Procainamide for Wide Complex Tachycardia
Procainamide for Wide Complex Tachycardia
Pharmacy Friday Pearl – Pharmacy & Acute Care University
Download PDFIntroduction
- Ventricular tachycardia (VT) is an uncommon but dangerous medical condition with an extremely variable clinical presentation.
- Intravenous procainamide is guideline recommended and is the drug of choice for hemodynamically stable VT with a class IIa recommendation.
- Procainamide is an old drug with new evidence supporting its use, but dosing strategies and administration techniques make it difficult to use at the bedside.
Procainamide
Parameter | Details |
---|---|
Bolus Dose | 10–17 mg/kg over 20–60 minutes (Max dose 1g, max rate 20–50 mg/min) OR 100 mg every 5 minutes (max rate 50 mg/min) up to 1g |
Renal Adjustments | eCrCl 10–50 ml/min: reduce dose by 25–50% eCrCl <10 ml/min: reduce dose by 50–75% |
Maintenance Infusion | 1–6 mg/min |
Mechanism | Class 1A anti-arrhythmic; blocks fast sodium channels, prolongs action potential, reduces impulse conduction speed |
PK/PD | IV Onset: <2 min; IM: 10–30 min IV Peak: 25–60 min; IM: 15–60 min Duration: 3–4 hrs Metabolism: Hepatic to active NAPA Half-life: 2.5–4.7 hrs (NAPA: 7 hrs) Excretion: 40–70% renally unchanged |
Adverse Effects | Hypotension, hepatotoxicity, lupus-like syndrome, positive ANA, anaphylaxis (sulfite), MG exacerbation, angioedema |
Drug Interactions | Interacts with diazepam, diltiazem, milrinone, phenytoin, hydralazine |
Compatibility | Compatible: 0.9% NaCl, 0.45% NaCl Incompatible: D5 (variable), LR, D5NS |
Clinical Pearl: Define institutional dosing and administration policies due to variable strategies in the literature and risk of adverse events.
Overview of Key Evidence
Author/Year | Design (n) | Key Findings |
---|---|---|
Ortiz, 2017 | RCT (n=62) | Procainamide: 67% VT termination; 9% major cardiac adverse Amiodarone: 38% VT termination; 41% adverse |
Marill, 2010 | Multicenter cohort (n=187) | VT termination: Amio 25%, Procainamide 30% |
Komura, 2010 | Retrospective (n=90) | Procainamide terminated 75.7% VT vs. Lidocaine 35% |
Marill, 2006 | Case series (n=33) | Amio VT termination: 29%; 6% needed cardioversion |
Gorgels, 1996 | Randomized (n=79) | Procainamide terminated 79% VT vs. Lidocaine 19% (p<0.001) |
Callans, 1992 | Observational (n=15) | VT termination rate 93% with median 600 mg procainamide |
Clinical Conclusions
- Procainamide is guideline-supported for stable VT (Class IIa).
- Use empiric 10–17 mg/kg bolus dosing up to 1g.
- Consider renal function for bolus dose reductions.
- Initiate maintenance infusion at 1–6 mg/min after bolus.

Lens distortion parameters
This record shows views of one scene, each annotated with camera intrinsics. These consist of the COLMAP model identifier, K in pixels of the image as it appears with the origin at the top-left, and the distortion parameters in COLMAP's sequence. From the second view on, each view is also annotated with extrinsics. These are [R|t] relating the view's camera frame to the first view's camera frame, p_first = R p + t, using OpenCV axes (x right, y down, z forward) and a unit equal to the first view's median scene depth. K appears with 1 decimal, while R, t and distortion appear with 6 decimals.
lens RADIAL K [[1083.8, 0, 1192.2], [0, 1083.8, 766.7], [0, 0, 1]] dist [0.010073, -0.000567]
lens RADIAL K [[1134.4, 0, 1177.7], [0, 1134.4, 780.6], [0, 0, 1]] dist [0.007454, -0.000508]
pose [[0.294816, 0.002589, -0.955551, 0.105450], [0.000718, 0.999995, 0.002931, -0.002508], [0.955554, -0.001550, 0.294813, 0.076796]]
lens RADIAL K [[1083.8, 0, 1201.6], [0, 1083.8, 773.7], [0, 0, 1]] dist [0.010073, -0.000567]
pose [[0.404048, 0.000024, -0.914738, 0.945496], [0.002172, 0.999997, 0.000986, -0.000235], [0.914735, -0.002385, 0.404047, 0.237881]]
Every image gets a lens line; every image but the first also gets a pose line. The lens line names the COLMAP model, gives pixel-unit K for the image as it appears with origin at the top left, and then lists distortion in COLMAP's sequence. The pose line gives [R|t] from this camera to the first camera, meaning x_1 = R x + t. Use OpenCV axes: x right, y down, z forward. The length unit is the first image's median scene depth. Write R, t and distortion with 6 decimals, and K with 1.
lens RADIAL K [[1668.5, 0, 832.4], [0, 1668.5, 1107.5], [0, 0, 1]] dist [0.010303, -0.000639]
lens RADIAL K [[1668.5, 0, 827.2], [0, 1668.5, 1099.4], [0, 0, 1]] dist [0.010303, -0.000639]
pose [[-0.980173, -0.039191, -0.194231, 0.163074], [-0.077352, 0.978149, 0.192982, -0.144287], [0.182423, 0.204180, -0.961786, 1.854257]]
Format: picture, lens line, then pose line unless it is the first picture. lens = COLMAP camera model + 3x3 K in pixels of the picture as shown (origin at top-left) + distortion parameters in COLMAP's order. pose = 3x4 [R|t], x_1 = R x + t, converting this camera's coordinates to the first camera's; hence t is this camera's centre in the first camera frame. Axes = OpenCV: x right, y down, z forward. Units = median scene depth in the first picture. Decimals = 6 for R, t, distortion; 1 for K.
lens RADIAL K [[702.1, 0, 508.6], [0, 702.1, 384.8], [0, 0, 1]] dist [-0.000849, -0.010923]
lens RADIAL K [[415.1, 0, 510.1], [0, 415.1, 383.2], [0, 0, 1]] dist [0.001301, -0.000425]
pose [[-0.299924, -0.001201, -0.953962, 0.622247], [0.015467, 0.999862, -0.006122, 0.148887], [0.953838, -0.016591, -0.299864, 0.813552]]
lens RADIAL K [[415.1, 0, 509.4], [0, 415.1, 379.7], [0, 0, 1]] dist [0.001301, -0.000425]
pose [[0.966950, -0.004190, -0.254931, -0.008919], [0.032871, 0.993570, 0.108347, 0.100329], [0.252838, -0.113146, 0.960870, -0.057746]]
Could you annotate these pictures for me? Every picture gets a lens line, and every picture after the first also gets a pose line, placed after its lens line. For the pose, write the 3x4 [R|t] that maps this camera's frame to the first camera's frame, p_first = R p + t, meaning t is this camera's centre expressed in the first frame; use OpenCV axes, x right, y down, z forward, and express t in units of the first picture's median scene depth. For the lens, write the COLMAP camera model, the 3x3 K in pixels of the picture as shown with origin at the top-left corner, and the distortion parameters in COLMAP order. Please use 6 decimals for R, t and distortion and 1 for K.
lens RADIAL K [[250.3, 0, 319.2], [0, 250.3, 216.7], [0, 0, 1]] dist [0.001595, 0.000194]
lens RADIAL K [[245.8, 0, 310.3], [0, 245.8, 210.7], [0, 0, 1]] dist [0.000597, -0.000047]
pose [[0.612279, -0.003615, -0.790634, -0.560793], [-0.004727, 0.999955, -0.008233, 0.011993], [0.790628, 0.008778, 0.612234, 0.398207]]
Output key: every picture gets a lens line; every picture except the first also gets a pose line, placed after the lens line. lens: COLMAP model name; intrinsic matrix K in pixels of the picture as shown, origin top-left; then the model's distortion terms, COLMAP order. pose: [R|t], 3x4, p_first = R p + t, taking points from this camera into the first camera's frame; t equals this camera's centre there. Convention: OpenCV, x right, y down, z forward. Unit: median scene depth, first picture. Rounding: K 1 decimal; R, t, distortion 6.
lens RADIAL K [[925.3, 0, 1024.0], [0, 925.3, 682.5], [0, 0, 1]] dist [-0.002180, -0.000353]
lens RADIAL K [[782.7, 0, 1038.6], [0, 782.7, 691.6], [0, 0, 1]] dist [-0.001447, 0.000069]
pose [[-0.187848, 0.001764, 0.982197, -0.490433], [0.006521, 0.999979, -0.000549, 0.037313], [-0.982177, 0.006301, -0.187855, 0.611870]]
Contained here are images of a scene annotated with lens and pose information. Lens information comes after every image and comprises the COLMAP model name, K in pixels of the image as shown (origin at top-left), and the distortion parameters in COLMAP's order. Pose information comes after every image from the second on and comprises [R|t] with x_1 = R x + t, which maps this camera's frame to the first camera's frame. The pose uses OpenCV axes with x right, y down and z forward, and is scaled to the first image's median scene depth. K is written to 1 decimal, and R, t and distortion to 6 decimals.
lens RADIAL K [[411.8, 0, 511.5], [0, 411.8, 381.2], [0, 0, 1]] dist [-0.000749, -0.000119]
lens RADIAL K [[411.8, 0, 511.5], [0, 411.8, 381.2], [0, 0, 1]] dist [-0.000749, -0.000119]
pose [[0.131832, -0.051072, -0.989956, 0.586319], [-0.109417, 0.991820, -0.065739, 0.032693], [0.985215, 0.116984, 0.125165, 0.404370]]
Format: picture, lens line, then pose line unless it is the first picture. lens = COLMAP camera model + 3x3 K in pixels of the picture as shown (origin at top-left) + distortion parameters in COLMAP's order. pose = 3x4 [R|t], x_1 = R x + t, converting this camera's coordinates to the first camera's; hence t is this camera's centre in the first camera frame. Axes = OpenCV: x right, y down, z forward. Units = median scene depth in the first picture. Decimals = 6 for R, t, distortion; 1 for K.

--- Instructions to follow ---
Continue the text on procainamide for wide complex tachycardia, picking up after its final clinical conclusion.

--- Task output ---
- Clearly define hospital protocols to avoid variability.
Full Reference List
- Procainamide. Micromedex [Electronic version]. Greenwood Village, CO: Truven Health Analytics. Retrieved July 6, 2020, from http://www.micromedexsolutions.com/
- Long B, Koyfman A. Best Clinical Practice: Emergency Medicine Management of Stable Monomorphic Ventricular Tachycardia. J Emerg Med. 2017;52:484-492.
- Ortiz M, Martín A, Arribas F, et al. Randomized comparison of intravenous procainamide vs. intravenous amiodarone for the acute treatment of tolerated wide QRS tachycardia: the PROCAMIO study. Eur Heart J. 2017;38(17):1329-1335.
- Marill KA, deSouza IS, Nishijima DK, et al. Amiodarone or procainamide for the termination of sustained stable ventricular tachycardia: an historical multicenter comparison. Acad Emerg Med. 2010;17(3):297-306.
- Komura S, Chinushi M, Furushima H, et al. Efficacy of procainamide and lidocaine in terminating sustained monomorphic ventricular tachycardia. Circ J. 2010;74(5):864-869.
- Marill KA, deSouza IS, Nishijima DK, et al. Amiodarone is poorly effective for the acute termination of ventricular tachycardia. Ann Emerg Med. 2006;47(3):217-224.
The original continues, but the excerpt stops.